I Survived A Zombie Holocaust Movie Review
Written by Charlotte Stear
DVD released by 38 Pictures
Written and directed by Guy Pigden
2014, 104 minutes, Not Rated
Harley Neville as Wesley Pennington
Jocelyn Christian as Susan Ford
Ben Baker as Tane Henare
Reanin Johannink as Jessica Valentine
Mike Edward as Adam Harrison
Andrew Laing as Stanley Martin Patrick “SMP”
Simon Ward as Richard Driver
Mark Neilson as Randy Bateman
Patrick Davies as Greg Winston
Harry Love as Harold Beasley
These days it’s harder to find a zombie film without a ridiculous title than it is with one. What keeps it interesting, though, is you never know whether you’re going to get something truly awful or surprisingly excellent. Joining the latter of those options is the New Zealand flick set to screen at this year’s FrightFest, I Survived A Zombie Holocaust.
The movie follows nerdy, eager-to-please runner Welsey (Harley Neville) during his first day on set of a zombie movie production. After endless demeaning tasks and being constantly embarrassed around the pretty girl he has a crush on, things take an even worse turn when he realises the sickness going round the set is exactly what they’re portraying on screen; a zombie outbreak. Wesley and a team of misfits from the set find themselves fighting for survival against the real living dead.
It might seem lazy to compare I Survived A Zombie Holocaust to Peter Jackson’s early work because of the New Zealand connection, but there is an influence and style that definitely echoes the likes of Dead Alive. There’s a high body count, plenty of guts and gore, but most importantly- genuine laughs. Guy Pidgen may only be on his second feature film, but making a fully balanced horror-comedy film like this takes some skill that is promising for his future endeavours.
The film works because of the well written script and the comedic timing of the cast. Taking the lead is Harley Neville, his facial expressions and delivery really bring love towards the awkward Wesley, it’s much needed as initial interest in the film hangs on this one character. Looking further, there are so many great performances, two standout characters are the director (Andrew Laing) and Tane (Ben Baker) who are not only amusing to watch, but also have layers to their characters. The director’s storyline takes a particularly dark turn as we see him on the verge of madness which is really grim stuff. Later there are heartfelt moments between Ben and Wesley which, impressively don’t feel out of place. Maintaining this kind of emotion while there are some ridiculous gross zombie flesh eating moments is a feat to be proud of.

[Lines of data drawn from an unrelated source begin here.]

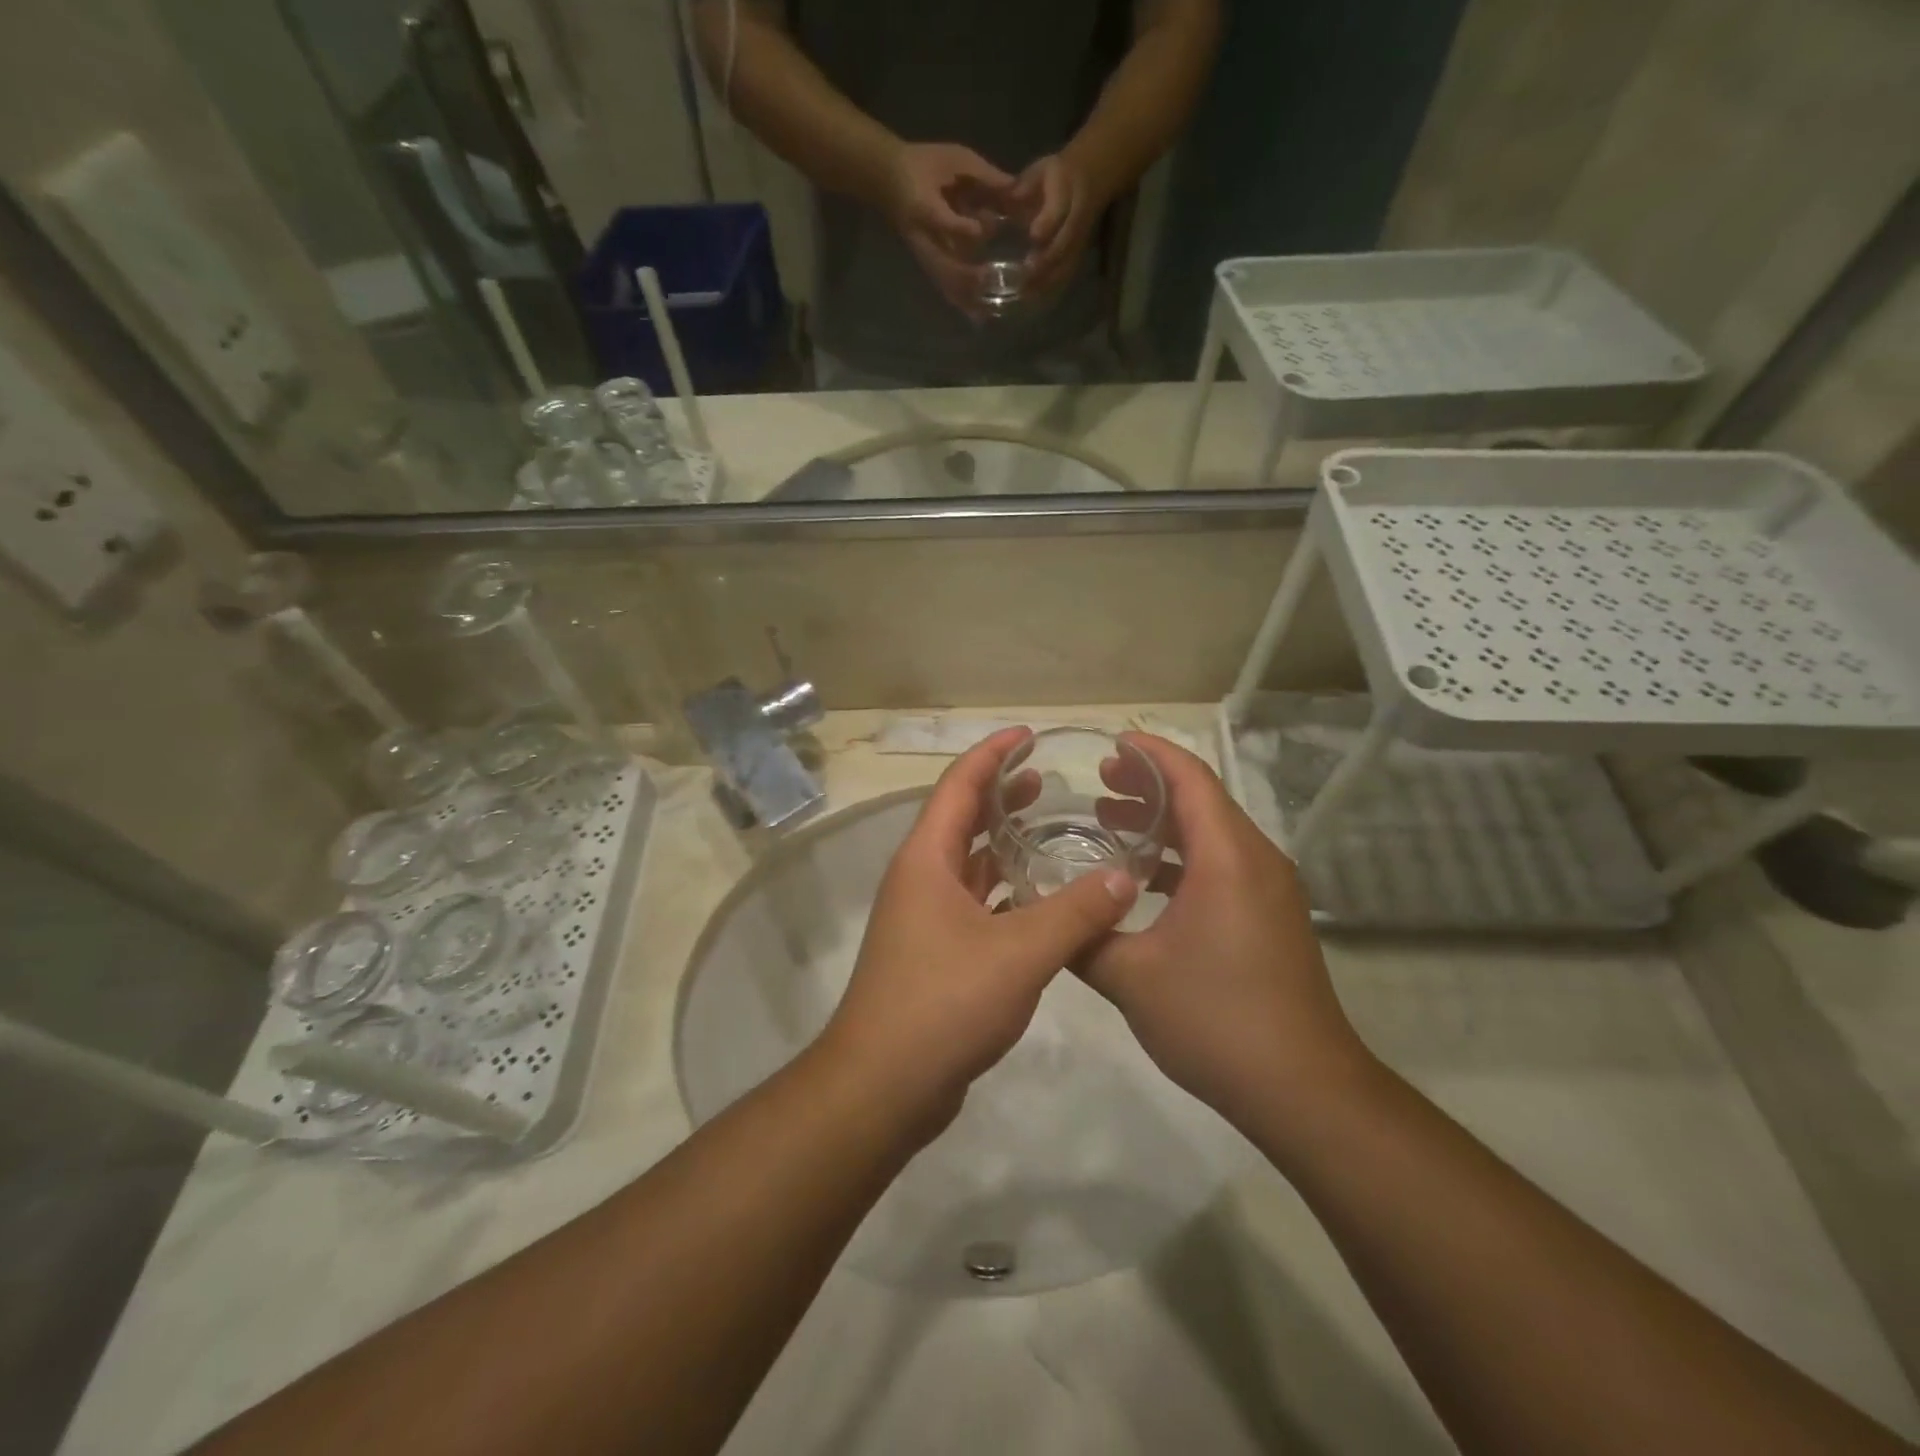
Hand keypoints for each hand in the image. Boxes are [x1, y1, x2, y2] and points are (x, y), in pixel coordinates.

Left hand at [819, 727, 1138, 1130]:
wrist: (883, 1086)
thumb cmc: (943, 1004)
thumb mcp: (1019, 954)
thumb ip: (1075, 914)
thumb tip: (1125, 878)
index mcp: (927, 860)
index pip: (959, 786)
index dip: (993, 754)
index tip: (1029, 735)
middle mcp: (921, 879)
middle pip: (960, 819)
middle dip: (1000, 794)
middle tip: (1047, 780)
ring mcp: (925, 918)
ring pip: (969, 864)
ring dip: (1003, 844)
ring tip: (1048, 830)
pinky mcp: (936, 953)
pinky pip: (976, 903)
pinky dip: (1006, 890)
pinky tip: (1041, 899)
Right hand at [880, 142, 1011, 316]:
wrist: (889, 179)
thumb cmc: (924, 163)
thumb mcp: (953, 157)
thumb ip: (982, 174)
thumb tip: (1014, 188)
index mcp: (924, 205)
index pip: (941, 221)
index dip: (961, 227)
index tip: (983, 230)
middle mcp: (922, 237)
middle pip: (942, 265)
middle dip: (967, 277)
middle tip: (992, 282)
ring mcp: (923, 254)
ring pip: (944, 282)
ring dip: (965, 298)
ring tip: (987, 314)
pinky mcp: (927, 264)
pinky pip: (944, 287)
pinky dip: (961, 302)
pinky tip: (977, 317)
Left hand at [1008, 153, 1098, 298]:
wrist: (1092, 178)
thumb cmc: (1055, 176)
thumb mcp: (1040, 171)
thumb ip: (1025, 185)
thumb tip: (1008, 198)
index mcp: (1067, 191)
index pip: (1060, 209)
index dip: (1049, 223)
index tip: (1033, 236)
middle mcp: (1076, 218)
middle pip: (1064, 243)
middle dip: (1046, 260)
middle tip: (1024, 274)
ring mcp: (1079, 240)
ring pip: (1066, 263)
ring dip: (1047, 281)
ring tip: (1025, 294)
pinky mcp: (1077, 255)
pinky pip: (1066, 274)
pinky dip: (1051, 289)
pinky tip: (1033, 300)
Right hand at [1079, 733, 1375, 1128]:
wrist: (1302, 1089)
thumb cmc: (1215, 1019)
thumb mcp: (1130, 977)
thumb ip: (1080, 936)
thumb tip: (1041, 915)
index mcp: (1227, 858)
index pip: (1189, 778)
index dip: (1149, 753)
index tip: (1108, 744)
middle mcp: (1255, 861)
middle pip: (1202, 800)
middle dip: (1150, 785)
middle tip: (1098, 782)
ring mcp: (1268, 890)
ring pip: (1212, 834)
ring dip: (1163, 823)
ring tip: (1109, 820)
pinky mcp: (1269, 917)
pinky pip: (1222, 865)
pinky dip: (1180, 858)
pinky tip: (1142, 881)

The film does take a while to get going and at times feels more like a comedy than horror, but it soon finds its pacing, though it could easily lose 20 minutes of its run time to make it feel a little snappier.
It’s always fun to see a film be well aware of itself and when the cameras are rolling on the movie they’re making (how very meta!), it’s fun to see the hideous clichés people like to think horror movies are. Then when the cameras turn off, we get something fresh and feisty. It’s reminiscent of Feast in how it turns stereotyped roles on their heads, but gives us something altogether new.
Everything about this movie is loud and crass, but with its tongue firmly in its cheek there is no other way to take it than just damn good fun. It goes all out and has no apologies, and that is pretty damn fabulous.